Sadly it was announced that Google Reader will be shutdown mid of the year.
Since I have a large amount of starred items in Google Reader I'd like to back them up.
This is possible via Google Reader takeout. It produces a file in JSON
format.
Now I would like to extract all of the article urls out of this several MB large file.
At first I thought it would be best to use a regex for url but it seems to be better to extract the needed article urls by a regex to find just the article urls. This will prevent to also extract other urls that are not needed.

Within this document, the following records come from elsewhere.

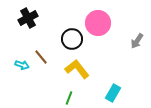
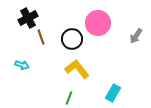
gray arrow: moved 1 px left, 5 px up
brown line: moved 20 px up; rotated 21 degrees clockwise
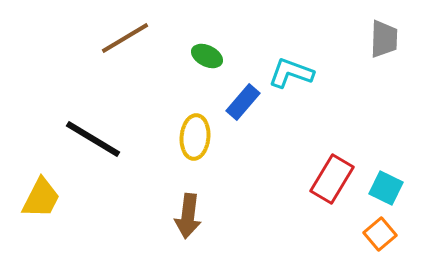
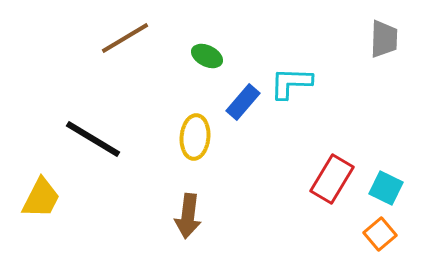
cyan L-shape: moved 10 px down; rotated 18 degrees counterclockwise
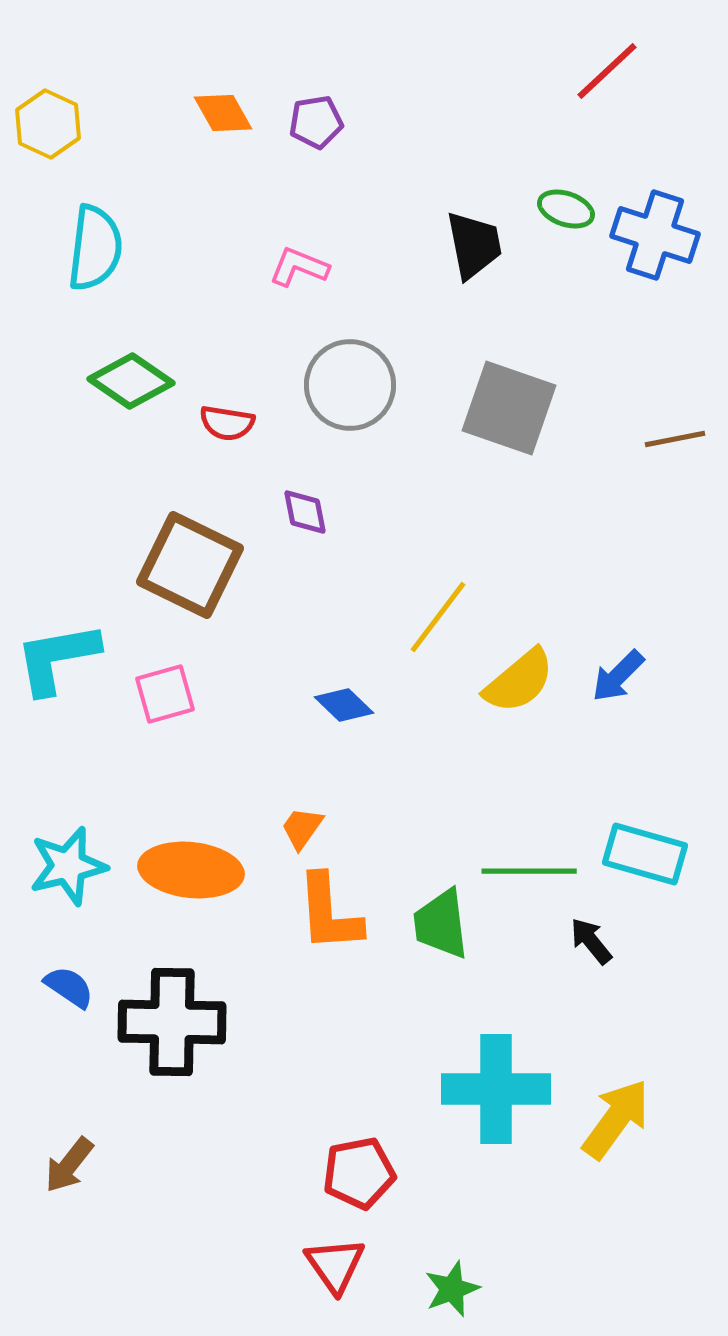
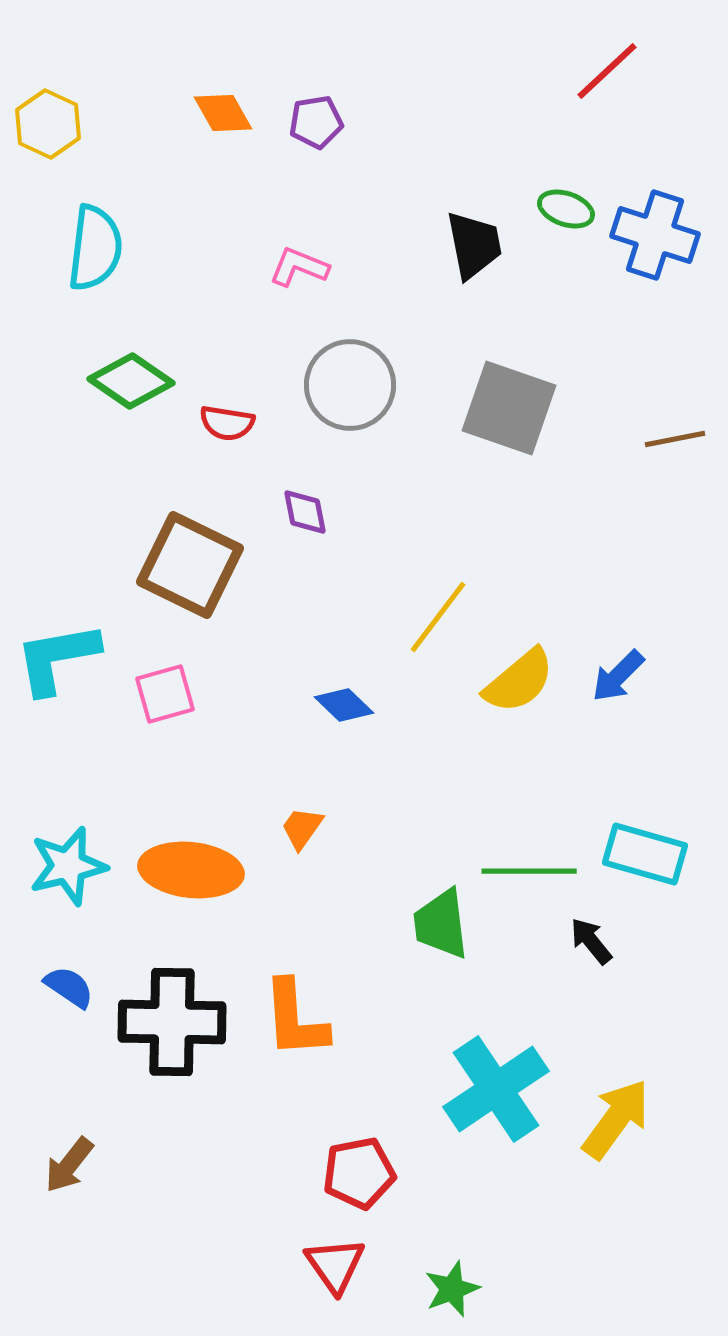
orange L-shape: moved 34 px left, 106 px down
cyan cross: rotated 34 degrees counterclockwise
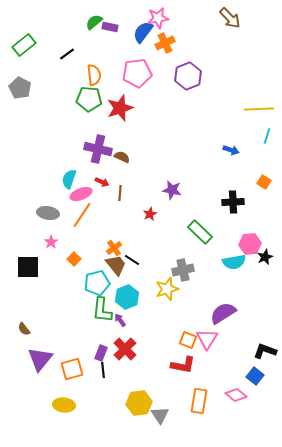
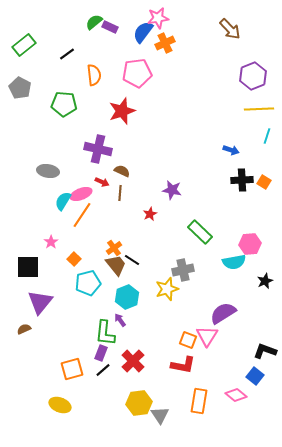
brown arrow at (230, 18): moved 11 px down
purple rectangle at (110, 27): rotated 14 degrees clockwise
purple hexagon at (188, 76): moved 65 px right
green pentagon at (89, 99): moved 25 px left, 5 px down
red star at (120, 108): moved 2 px right, 3 px down
brown semicircle at (122, 157): moved 14 px down
cyan semicircle at (69, 179): moved 6 px left, 22 px down; rotated 12 degrees clockwise
black cross at (233, 202): moved 9 px right, 22 px up
gray ellipse at (48, 213): moved 42 px up
black star at (265, 257): moved 24 px down
cyan pentagon at (97, 283): moved 9 px left
green L-shape at (102, 310): moved 3 px right, 23 px down
brown semicircle at (24, 329): rotated 104 degrees clockwise
pink triangle at (207, 339): moved 3 px up
red cross at (125, 349): moved 8 px right, 12 px down
purple triangle at (40, 359): moved 57 px up
black line at (103, 370): rotated 56 degrees clockwise
yellow ellipse at (64, 405): moved 4 px left; rotated 15 degrees clockwise
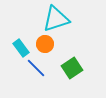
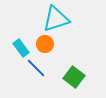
green square: moved 2 px right, 9 px down; rotated 20 degrees counterclockwise
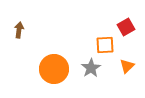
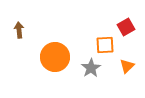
brown arrow: rotated 14 degrees counterclockwise
orange circle: moved 1 px right, 12 px up
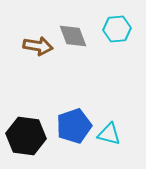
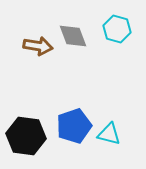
cyan hexagon: rotated 20 degrees clockwise
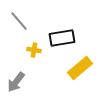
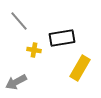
yellow rectangle: rotated 20 degrees counterclockwise
gray arrow: rotated 25 degrees clockwise
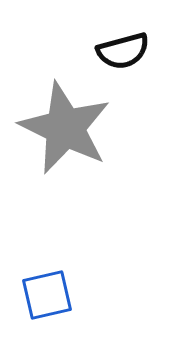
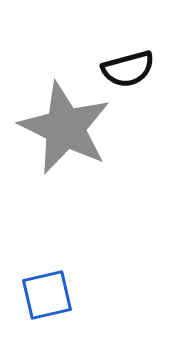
black semicircle: moved 5 px right, 18 px down
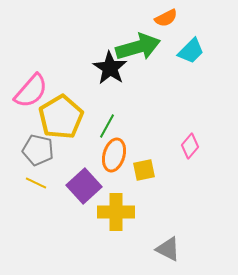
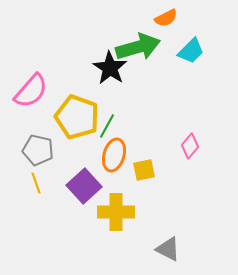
yellow pentagon: moved 16 px right; rotated 21 degrees counterclockwise
yellow line: rotated 45 degrees clockwise
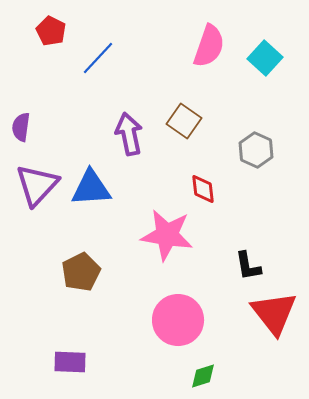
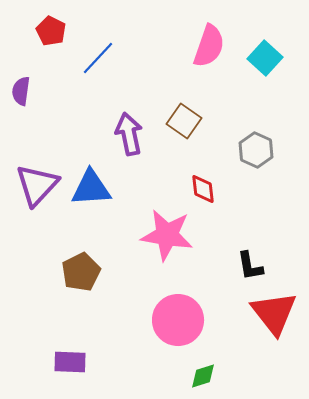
purple semicircle: moved 36 px up
black L-shape: moved 2 px right
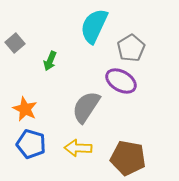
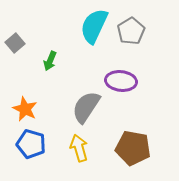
gray pentagon: moved 17 px up
purple ellipse: rotated 24 degrees counterclockwise
yellow arrow: moved 1 px right; rotated 72 degrees clockwise
brown pentagon: moved 5 px right, 10 px up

Here is a short example how parts of the json file looks:
"published" : 1359723602,
"updated" : 1359723602,
"canonical" : [ {
"href" : "http://arstechnica.com/apple/2013/02/omni-group-unveils-omnifocus-2-omniplan-omnioutliner-4-for-mac/"
} ],
"alternate" : [ {
"href" : "http://feeds.arstechnica.com/~r/arstechnica/everything/~3/EphJmT-xTN4/",
"type" : "text/html"
} ],
I just need the urls you can find here:
"canonical" : [ {
"href" : "http://arstechnica.com/apple/2013/02/omni-group-unveils-omnifocus-2-omniplan-omnioutliner-4-for-mac/"
} ],
Perhaps anyone is in the mood to say how a regex have to look like to extract all these urls?
The benefit would be to have a quick and dirty way to extract starred items urls from Google Reader to import them in services like pocket or evernote, once processed.